— WHAT THE EXERCISE ASKS —
Return the lines below that carry the word "компьютера".

[Extracted page text data]
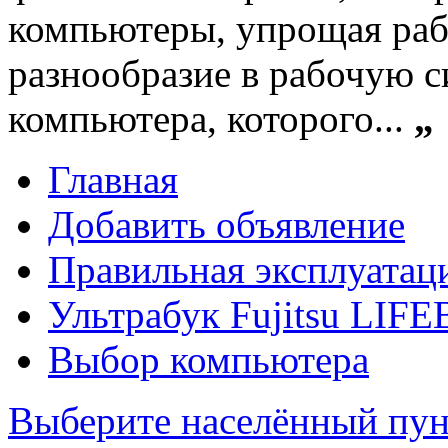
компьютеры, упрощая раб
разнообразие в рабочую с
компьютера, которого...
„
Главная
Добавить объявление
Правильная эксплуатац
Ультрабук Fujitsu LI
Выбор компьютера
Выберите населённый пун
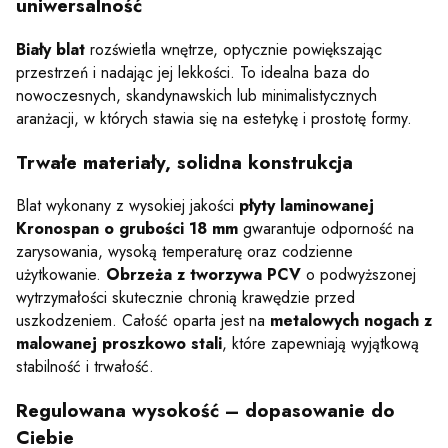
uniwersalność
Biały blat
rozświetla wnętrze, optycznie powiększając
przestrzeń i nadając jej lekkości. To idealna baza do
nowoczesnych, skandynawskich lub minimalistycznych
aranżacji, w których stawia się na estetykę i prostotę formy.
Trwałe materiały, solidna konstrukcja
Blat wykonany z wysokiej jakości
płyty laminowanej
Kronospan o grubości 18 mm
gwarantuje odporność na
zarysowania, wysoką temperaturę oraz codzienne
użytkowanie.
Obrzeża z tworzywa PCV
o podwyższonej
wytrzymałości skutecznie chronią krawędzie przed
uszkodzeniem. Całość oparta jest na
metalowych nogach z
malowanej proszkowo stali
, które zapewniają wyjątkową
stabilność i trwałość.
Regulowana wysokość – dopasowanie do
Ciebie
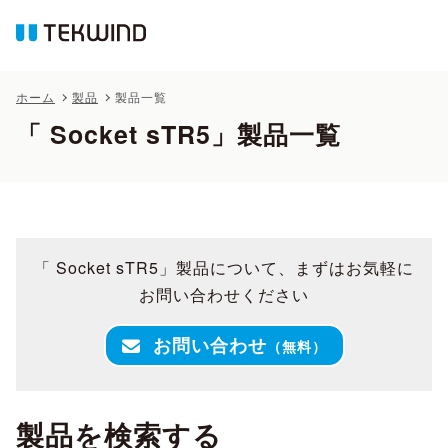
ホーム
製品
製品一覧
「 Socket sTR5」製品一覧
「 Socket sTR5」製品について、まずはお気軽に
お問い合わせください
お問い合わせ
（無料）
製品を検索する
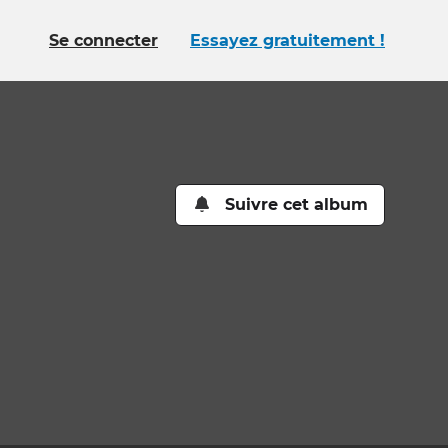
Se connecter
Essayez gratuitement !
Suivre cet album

— SOLUTION —
компьютера, которого...
Выбор компьютера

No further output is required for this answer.